(Bounding box coordinate data)
◆ ◆ ◆ ◆ ◆

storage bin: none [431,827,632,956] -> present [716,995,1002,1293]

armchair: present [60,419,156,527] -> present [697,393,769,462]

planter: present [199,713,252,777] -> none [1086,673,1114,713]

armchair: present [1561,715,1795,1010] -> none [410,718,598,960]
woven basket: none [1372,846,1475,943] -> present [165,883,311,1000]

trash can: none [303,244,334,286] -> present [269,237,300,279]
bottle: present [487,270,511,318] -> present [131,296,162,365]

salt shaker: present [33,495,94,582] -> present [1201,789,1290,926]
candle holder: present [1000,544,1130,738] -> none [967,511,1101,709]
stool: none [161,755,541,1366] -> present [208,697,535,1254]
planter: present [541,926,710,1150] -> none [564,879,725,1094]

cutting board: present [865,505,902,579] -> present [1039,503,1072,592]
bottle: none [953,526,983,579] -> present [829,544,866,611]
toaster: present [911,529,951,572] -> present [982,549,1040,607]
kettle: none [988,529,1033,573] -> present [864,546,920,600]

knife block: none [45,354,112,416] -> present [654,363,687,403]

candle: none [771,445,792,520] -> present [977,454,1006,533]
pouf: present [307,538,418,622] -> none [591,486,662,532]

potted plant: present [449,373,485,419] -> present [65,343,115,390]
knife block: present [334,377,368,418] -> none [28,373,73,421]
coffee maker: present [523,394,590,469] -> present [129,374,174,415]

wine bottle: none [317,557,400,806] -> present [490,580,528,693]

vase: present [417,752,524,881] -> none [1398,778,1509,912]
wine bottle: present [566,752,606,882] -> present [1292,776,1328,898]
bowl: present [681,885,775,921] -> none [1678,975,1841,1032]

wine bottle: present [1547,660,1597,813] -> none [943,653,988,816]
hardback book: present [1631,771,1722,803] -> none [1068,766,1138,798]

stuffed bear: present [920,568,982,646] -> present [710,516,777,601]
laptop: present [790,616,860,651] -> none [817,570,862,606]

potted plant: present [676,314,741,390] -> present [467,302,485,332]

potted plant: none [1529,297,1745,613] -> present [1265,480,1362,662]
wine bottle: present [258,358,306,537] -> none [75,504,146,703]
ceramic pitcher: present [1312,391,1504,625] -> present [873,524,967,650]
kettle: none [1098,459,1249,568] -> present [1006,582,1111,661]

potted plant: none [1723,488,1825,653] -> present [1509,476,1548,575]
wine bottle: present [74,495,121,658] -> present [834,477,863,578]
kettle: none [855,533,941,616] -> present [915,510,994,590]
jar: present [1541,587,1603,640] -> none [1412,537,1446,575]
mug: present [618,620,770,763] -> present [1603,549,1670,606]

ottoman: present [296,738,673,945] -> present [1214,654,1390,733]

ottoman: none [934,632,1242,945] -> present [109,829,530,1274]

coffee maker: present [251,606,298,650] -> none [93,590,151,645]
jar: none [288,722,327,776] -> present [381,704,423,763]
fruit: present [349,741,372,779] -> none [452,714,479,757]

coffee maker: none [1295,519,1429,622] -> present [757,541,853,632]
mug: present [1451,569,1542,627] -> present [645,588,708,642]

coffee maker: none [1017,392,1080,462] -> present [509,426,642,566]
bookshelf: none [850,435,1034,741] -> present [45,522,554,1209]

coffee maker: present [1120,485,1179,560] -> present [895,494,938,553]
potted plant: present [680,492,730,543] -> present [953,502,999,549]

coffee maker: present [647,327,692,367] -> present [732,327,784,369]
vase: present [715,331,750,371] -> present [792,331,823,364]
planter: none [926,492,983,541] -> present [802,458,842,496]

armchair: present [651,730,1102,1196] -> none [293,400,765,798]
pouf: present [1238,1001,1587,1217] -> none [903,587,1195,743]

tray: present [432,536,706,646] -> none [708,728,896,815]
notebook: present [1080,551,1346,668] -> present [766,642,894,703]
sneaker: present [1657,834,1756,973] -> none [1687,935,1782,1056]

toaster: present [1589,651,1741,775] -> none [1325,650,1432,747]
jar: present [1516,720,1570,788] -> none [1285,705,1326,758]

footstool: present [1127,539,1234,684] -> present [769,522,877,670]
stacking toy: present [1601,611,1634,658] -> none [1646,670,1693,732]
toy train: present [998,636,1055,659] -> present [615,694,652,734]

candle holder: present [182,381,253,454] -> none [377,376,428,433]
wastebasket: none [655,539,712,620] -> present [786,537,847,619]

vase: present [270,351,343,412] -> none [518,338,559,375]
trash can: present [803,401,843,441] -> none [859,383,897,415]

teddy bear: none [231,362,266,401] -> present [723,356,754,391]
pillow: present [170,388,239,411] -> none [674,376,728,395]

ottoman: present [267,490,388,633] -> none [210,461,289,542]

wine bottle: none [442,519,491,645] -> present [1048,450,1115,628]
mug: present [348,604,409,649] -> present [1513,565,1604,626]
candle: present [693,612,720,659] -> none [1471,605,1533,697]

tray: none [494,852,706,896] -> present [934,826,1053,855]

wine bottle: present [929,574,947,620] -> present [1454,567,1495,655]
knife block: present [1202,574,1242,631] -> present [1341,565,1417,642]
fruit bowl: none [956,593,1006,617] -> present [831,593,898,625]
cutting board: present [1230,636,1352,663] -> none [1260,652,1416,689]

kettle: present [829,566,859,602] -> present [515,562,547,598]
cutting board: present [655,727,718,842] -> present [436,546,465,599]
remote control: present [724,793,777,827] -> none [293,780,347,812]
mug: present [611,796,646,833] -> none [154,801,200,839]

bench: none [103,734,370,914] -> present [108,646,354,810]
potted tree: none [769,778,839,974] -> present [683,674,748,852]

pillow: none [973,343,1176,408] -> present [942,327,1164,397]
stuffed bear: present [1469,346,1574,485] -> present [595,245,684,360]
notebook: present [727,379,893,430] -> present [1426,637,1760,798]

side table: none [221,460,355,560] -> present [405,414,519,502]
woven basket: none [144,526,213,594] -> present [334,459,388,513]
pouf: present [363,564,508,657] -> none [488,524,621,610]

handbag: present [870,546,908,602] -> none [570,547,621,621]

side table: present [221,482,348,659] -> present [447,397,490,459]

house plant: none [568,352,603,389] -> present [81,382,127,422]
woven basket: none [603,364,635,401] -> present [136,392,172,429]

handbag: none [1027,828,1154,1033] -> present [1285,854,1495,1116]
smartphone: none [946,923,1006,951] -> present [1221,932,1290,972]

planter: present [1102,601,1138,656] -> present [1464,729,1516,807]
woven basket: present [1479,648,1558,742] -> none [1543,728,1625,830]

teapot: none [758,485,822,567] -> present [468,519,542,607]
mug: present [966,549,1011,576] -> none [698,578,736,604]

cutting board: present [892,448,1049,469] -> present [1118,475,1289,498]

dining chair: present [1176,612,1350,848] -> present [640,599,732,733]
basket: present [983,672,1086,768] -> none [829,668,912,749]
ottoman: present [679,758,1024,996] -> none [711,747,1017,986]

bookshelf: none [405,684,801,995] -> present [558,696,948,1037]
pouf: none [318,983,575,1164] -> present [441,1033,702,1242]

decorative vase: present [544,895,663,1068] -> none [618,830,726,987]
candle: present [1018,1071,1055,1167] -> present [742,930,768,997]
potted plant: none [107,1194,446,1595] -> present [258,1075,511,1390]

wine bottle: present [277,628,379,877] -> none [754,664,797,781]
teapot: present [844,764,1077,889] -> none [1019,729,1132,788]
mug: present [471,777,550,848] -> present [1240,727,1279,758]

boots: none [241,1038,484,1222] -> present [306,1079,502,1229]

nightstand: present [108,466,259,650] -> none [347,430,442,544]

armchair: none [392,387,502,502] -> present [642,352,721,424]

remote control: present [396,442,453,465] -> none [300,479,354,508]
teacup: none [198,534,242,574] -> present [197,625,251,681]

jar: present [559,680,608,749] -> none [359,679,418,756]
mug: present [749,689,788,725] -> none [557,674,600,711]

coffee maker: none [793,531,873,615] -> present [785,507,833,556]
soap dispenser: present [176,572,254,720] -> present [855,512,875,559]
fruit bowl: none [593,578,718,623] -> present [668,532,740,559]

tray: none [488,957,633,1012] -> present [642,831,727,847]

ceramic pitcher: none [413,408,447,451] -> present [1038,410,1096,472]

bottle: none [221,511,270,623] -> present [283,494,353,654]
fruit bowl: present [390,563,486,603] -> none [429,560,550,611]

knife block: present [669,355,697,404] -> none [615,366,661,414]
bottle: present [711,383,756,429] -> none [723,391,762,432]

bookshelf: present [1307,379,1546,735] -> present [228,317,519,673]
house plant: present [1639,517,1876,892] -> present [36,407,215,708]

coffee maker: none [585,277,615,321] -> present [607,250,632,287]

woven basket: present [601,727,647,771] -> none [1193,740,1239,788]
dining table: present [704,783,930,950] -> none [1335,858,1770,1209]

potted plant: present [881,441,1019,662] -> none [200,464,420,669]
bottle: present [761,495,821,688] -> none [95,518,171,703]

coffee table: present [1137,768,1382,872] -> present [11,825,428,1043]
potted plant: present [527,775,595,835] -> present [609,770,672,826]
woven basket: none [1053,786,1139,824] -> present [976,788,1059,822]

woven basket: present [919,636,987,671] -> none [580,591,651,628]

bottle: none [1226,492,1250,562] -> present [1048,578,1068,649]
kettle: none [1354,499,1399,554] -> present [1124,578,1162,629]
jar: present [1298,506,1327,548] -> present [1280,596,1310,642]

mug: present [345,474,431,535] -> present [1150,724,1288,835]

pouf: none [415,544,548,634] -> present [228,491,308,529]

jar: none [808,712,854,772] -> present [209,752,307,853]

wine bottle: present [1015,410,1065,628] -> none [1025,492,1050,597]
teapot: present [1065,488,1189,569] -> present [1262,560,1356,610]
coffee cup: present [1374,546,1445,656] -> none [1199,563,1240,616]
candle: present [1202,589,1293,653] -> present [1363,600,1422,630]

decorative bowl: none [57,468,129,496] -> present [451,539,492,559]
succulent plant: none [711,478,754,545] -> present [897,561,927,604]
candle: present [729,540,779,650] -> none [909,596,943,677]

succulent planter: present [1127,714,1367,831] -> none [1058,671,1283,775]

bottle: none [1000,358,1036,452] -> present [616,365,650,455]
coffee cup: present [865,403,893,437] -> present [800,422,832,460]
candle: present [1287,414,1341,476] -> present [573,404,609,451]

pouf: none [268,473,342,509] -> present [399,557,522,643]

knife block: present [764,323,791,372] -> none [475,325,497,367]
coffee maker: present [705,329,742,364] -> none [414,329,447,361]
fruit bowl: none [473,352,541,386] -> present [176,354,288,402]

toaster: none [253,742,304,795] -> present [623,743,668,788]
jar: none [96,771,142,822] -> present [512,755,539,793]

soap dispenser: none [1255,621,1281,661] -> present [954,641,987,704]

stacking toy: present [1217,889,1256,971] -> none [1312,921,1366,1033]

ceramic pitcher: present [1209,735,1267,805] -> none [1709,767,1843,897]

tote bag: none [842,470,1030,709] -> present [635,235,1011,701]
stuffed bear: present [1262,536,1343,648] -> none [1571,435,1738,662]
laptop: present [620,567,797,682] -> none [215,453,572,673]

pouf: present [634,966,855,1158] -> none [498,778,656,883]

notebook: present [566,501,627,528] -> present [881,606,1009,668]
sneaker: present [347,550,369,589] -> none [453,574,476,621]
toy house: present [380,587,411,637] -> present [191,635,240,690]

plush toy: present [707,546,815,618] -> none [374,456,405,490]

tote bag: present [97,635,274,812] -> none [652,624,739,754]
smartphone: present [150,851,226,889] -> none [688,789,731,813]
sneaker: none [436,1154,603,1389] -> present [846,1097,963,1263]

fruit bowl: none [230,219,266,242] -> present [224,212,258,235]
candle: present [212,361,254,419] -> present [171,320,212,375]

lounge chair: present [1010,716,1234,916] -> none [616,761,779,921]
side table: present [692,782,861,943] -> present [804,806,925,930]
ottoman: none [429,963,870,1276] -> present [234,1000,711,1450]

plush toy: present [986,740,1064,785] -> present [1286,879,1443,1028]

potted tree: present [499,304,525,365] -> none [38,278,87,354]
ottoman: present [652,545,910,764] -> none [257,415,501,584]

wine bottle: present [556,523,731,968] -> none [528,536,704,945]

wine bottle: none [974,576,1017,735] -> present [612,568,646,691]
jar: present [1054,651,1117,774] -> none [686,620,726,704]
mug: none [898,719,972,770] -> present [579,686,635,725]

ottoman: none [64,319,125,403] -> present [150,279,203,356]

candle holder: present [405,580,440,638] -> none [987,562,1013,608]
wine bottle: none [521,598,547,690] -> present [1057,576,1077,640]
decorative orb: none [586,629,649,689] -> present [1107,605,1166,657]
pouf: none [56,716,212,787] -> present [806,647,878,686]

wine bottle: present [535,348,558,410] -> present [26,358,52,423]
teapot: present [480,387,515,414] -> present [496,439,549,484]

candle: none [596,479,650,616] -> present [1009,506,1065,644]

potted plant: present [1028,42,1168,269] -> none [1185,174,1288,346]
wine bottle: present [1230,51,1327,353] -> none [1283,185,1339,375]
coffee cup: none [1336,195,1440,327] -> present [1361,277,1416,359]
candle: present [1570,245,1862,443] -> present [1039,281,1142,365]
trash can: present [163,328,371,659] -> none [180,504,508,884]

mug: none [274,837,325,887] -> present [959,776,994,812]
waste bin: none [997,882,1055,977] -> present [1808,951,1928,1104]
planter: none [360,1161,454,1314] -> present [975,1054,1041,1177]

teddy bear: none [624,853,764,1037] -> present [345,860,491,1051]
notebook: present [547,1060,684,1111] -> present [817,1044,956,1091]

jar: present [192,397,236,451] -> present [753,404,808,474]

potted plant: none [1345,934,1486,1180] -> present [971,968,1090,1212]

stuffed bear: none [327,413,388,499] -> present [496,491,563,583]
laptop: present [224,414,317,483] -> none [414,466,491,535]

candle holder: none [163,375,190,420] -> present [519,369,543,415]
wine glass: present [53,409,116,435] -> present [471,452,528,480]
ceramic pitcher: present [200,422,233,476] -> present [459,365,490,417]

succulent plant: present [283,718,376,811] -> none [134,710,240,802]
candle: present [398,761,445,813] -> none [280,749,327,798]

◆ ◆ ◆ ◆ ◆

Scan the data above for the word "armchair", then copy every line that holds it.

### Output of the exercise
armchair: present [60,419,156,527] -> present [697,393,769,462]
armchair: present [1561,715,1795,1010] -> none [410,718,598,960]
armchair: present [651,730,1102,1196] -> none [293,400,765,798]
armchair: none [392,387,502,502] -> present [642,352,721,424]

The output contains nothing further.